## DATA SHOWN

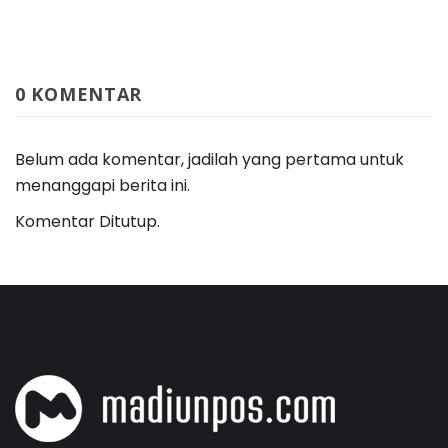
0 KOMENTAR
Belum ada komentar, jadilah yang pertama untuk
menanggapi berita ini.
Komentar Ditutup.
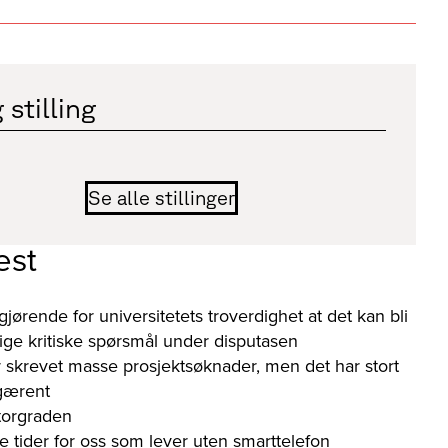
 stilling
Se alle stillinger
est
gjørende for universitetets troverdighet at det kan bli
orlige kritiske spørsmål under disputasen
 skrevet masse prosjektsøknader, men det har stort
 gærent
torgraden
e tider for oss som lever uten smarttelefon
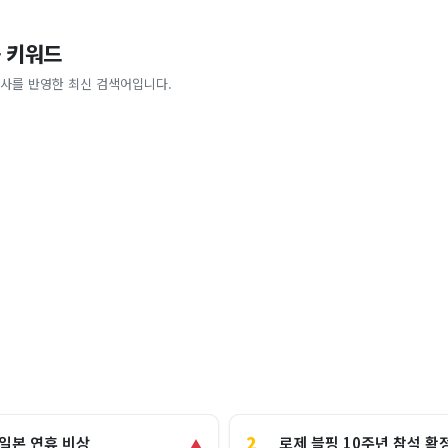
 키워드
사를 반영한 최신 검색어입니다.
2
로제 블핑 10주년 참석 확
 일본 연휴 비상
▲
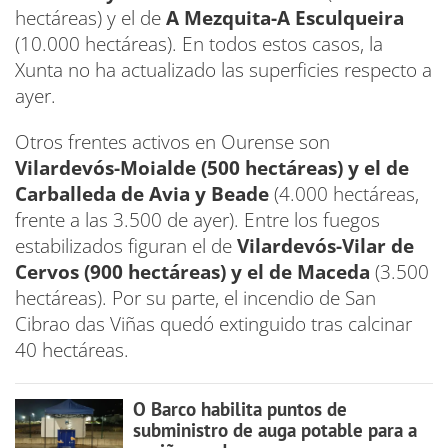
hectáreas) y el de
A Mezquita-A Esculqueira
(10.000 hectáreas). En todos estos casos, la
Xunta no ha actualizado las superficies respecto a
ayer.
Otros frentes activos en Ourense son
Vilardevós-Moialde (500 hectáreas) y el de
Carballeda de Avia y Beade
(4.000 hectáreas,
frente a las 3.500 de ayer). Entre los fuegos
estabilizados figuran el de
Vilardevós-Vilar de
Cervos (900 hectáreas) y el de Maceda
(3.500
hectáreas). Por su parte, el incendio de San
Cibrao das Viñas quedó extinguido tras calcinar
40 hectáreas.
O Barco habilita puntos de
subministro de auga potable para a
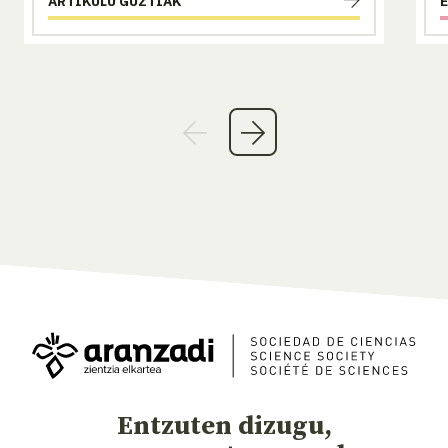
ARTIKULU GUZTIAK
Entzuten dizugu,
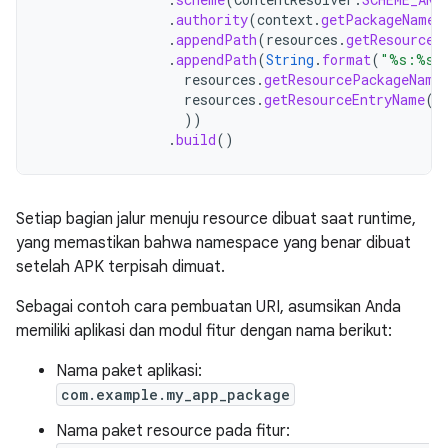
.
authority
(
context
.
getPackageName
(
.
appendPath
(
resources
.
getResourceT
.
appendPath
(
String
.
format
(
"%s:%s"
resources
.
getResourcePackageName
resources
.
getResourceEntryName
(
r
))
.
build
()
Setiap bagian jalur menuju resource dibuat saat runtime,
yang memastikan bahwa namespace yang benar dibuat
setelah APK terpisah dimuat.
Sebagai contoh cara pembuatan URI, asumsikan Anda
memiliki aplikasi dan modul fitur dengan nama berikut:
Nama paket aplikasi:
com.example.my_app_package
Nama paket resource pada fitur:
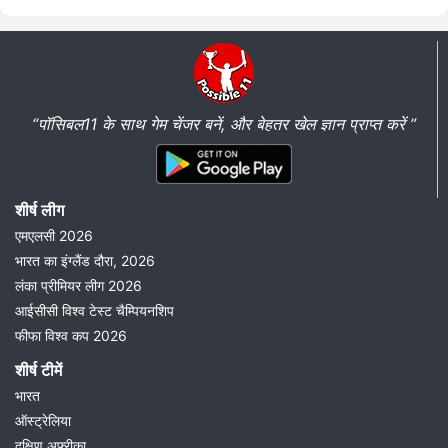
“पॉसिबल11 के साथ गेम चेंजर बनें, और बेहतर खेल ज्ञान प्राप्त करें ”
शीर्ष लीग
एमएलसी 2026
भारत का इंग्लैंड दौरा, 2026
लंका प्रीमियर लीग 2026
आईसीसी विश्व टेस्ट चैम्पियनशिप
फीफा विश्व कप 2026
शीर्ष टीमें
भारत
ऑस्ट्रेलिया
दक्षिण अफ़्रीका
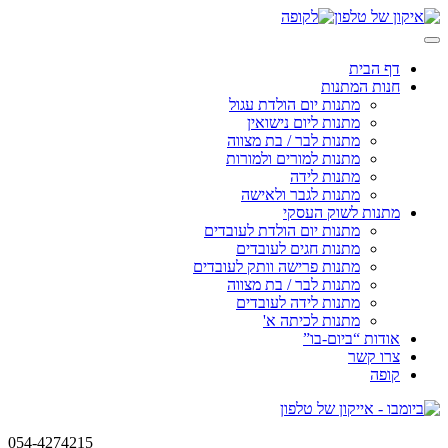
Skip
to
content
דף הבית
חנות המתנות
מתנות יום הולדת עגול
מתנות ליום נישואין
מתנות לבר / בת מצווה
מתנות למורים ולמורות
מתנות לידה
מתנות לגבר ולאישה
מתנות לשוק העסקי
מתנות יום הולדת לעובדים
מתנות חגים לעובדים
מתנות פרישה וותק לעובדים
מתנות לבר / בת מצווה
מתנות לידה לעובדים
מתנות לכיתה א'
אודות “ביום-בו”
צרו קשר
קופה
054-4274215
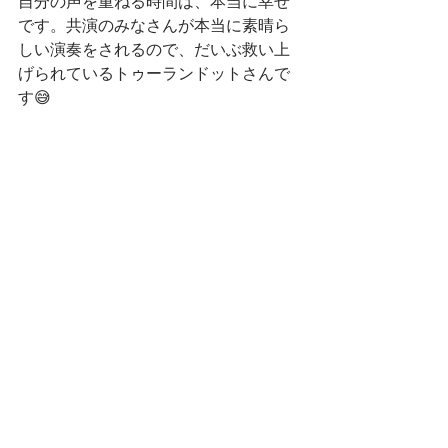
自分の声を重ねる時間は、本当に幸せ
です。共演のみなさんが本当に素晴ら
しい演奏をされるので、だいぶ救い上
げられているトゥーランドットさんで
す😅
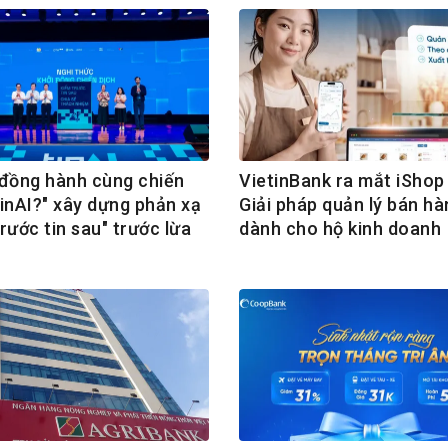
ồng hành cùng chiến
VietinBank ra mắt iShop 
TinAI?" xây dựng phản xạ
Giải pháp quản lý bán hà
rước tin sau" trước lừa
dành cho hộ kinh doanh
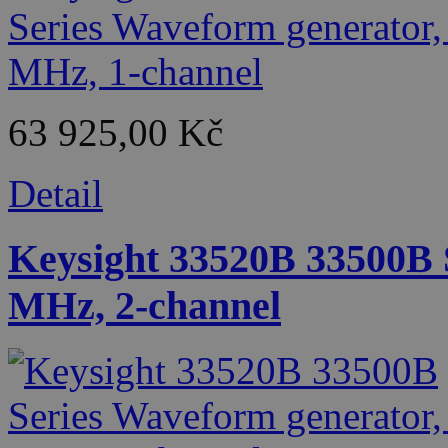
63 925,00 Kč
Detail
Keysight 33520B 33500B 
MHz, 2-channel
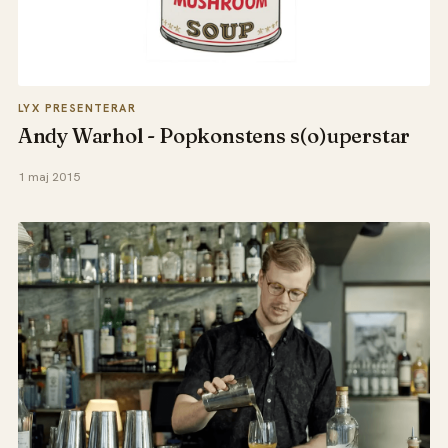
LYX PRESENTERAR
Andy Warhol - Popkonstens s(o)uperstar
1 maj 2015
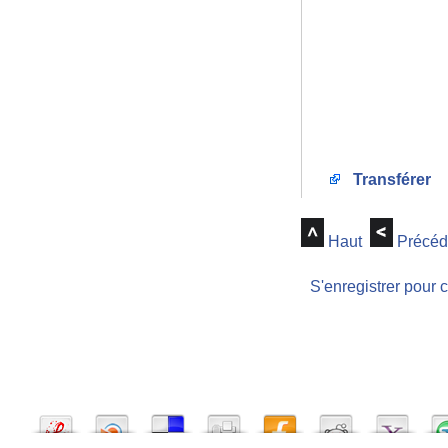
Transférer
Haut
Précéd
S'enregistrer pour 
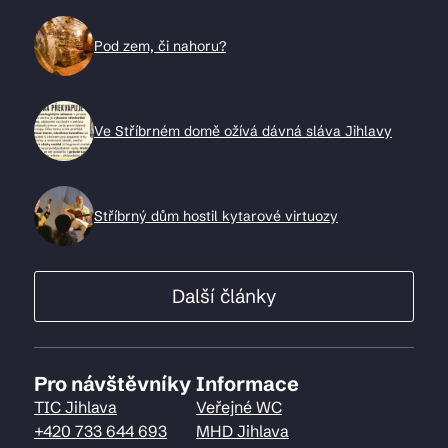
Pod zem, či nahoru?
Ve Stříbrném domě ožívá dávná sláva Jihlavy
Stříbrný dům hostil kytarové virtuozy
Další články
Pro návštěvníky
Informace
TIC Jihlava
Veřejné WC
+420 733 644 693
MHD Jihlava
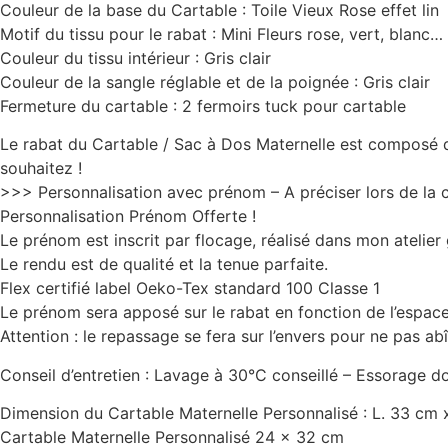
Couleur de la base du Cartable : Toile Vieux Rose effet lin
Motif du tissu pour le rabat : Mini Fleurs rose, vert, blanc…
Couleur du tissu intérieur : Gris clair
Couleur de la sangle réglable et de la poignée : Gris clair
Fermeture du cartable : 2 fermoirs tuck pour cartable
Le rabat du Cartable / Sac à Dos Maternelle est composé d’u
souhaitez !
>>> Personnalisation avec prénom – A préciser lors de 
Personnalisation Prénom Offerte !
Le prénom est inscrit par flocage, réalisé dans mon atelier
Le rendu est de qualité et la tenue parfaite.
Flex certifié label Oeko-Tex standard 100 Classe 1
Le prénom sera apposé sur le rabat en fonction de l’espace
Attention : le repassage se fera sur l’envers pour ne pas a
Conseil d’entretien : Lavage à 30°C conseillé – Essorage d
Dimension du Cartable Maternelle Personnalisé : L. 33 cm 
Cartable Maternelle Personnalisé 24 x 32 cm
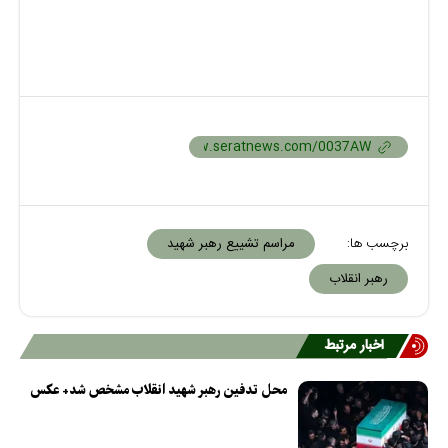
برچسب ها:
مراسم تشییع رهبر شهید
رهبر انقلاب
اخبار مرتبط
محل تدفین رهبر شهید انقلاب مشخص شد+ عکس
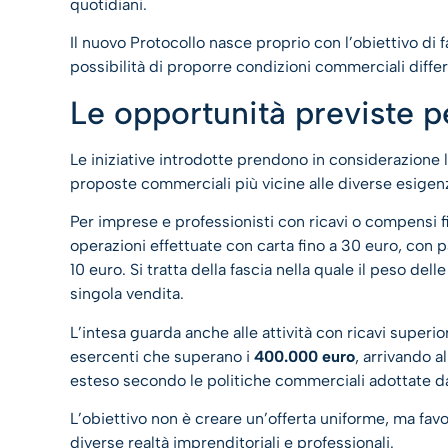
quotidiani.
Il nuovo Protocollo nasce proprio con l’obiettivo di 
possibilità di proporre condizioni commerciali differ
Le opportunità previste p
Le iniziative introdotte prendono in considerazione 
proposte commerciali più vicine alle diverse esigen
Per imprese e professionisti con ricavi o compensi f
operazioni effettuate con carta fino a 30 euro, con 
10 euro. Si tratta della fascia nella quale il peso d
singola vendita.
L’intesa guarda anche alle attività con ricavi superior
esercenti che superano i
400.000 euro
, arrivando a
esteso secondo le politiche commerciali adottate dai
L’obiettivo non è creare un’offerta uniforme, ma favo
diverse realtà imprenditoriali e professionali.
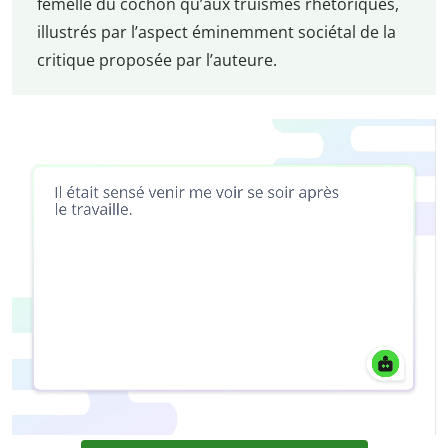
femelle du cochon qu’aux truismes rhétoriques,
illustrés par l’aspect éminemment sociétal de la
critique proposée par l’auteure.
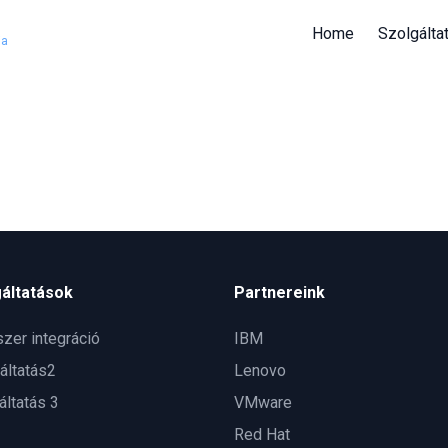
Home
Szolgálta
ia
áltatások
Partnereink
zer integráció
IBM
áltatás2
Lenovo
áltatás 3
VMware
Red Hat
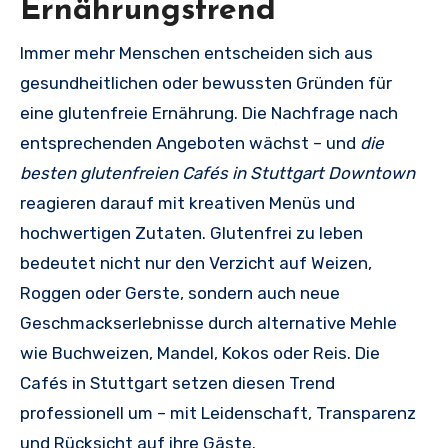
Ernährungstrend
Immer mehr Menschen entscheiden sich aus
gesundheitlichen oder bewussten Gründen für
eine glutenfreie Ernährung. Die Nachfrage nach
entsprechenden Angeboten wächst – und
die
besten glutenfreien Cafés in Stuttgart Downtown
reagieren darauf mit kreativen Menüs und
hochwertigen Zutaten. Glutenfrei zu leben
bedeutet nicht nur den Verzicht auf Weizen,
Roggen oder Gerste, sondern auch neue
Geschmackserlebnisse durch alternative Mehle
wie Buchweizen, Mandel, Kokos oder Reis. Die
Cafés in Stuttgart setzen diesen Trend
professionell um – mit Leidenschaft, Transparenz
und Rücksicht auf ihre Gäste.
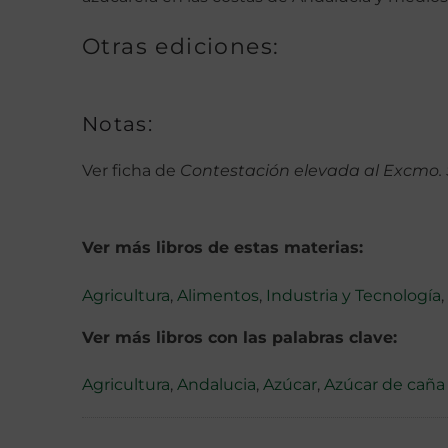
Otras ediciones:
Notas:
Ver ficha de
Contestación elevada al Excmo. 
Ver más libros de estas materias:
Agricultura
,
Alimentos
,
Industria y Tecnología
,
Ver más libros con las palabras clave:
Agricultura
,
Andalucia
,
Azúcar
,
Azúcar de caña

## EXERCISE
How many lines in the records contain the string "diverse"? Treat uppercase and lowercase as different, and reply with the number only.

## RESPONSE TO THIS TASK
2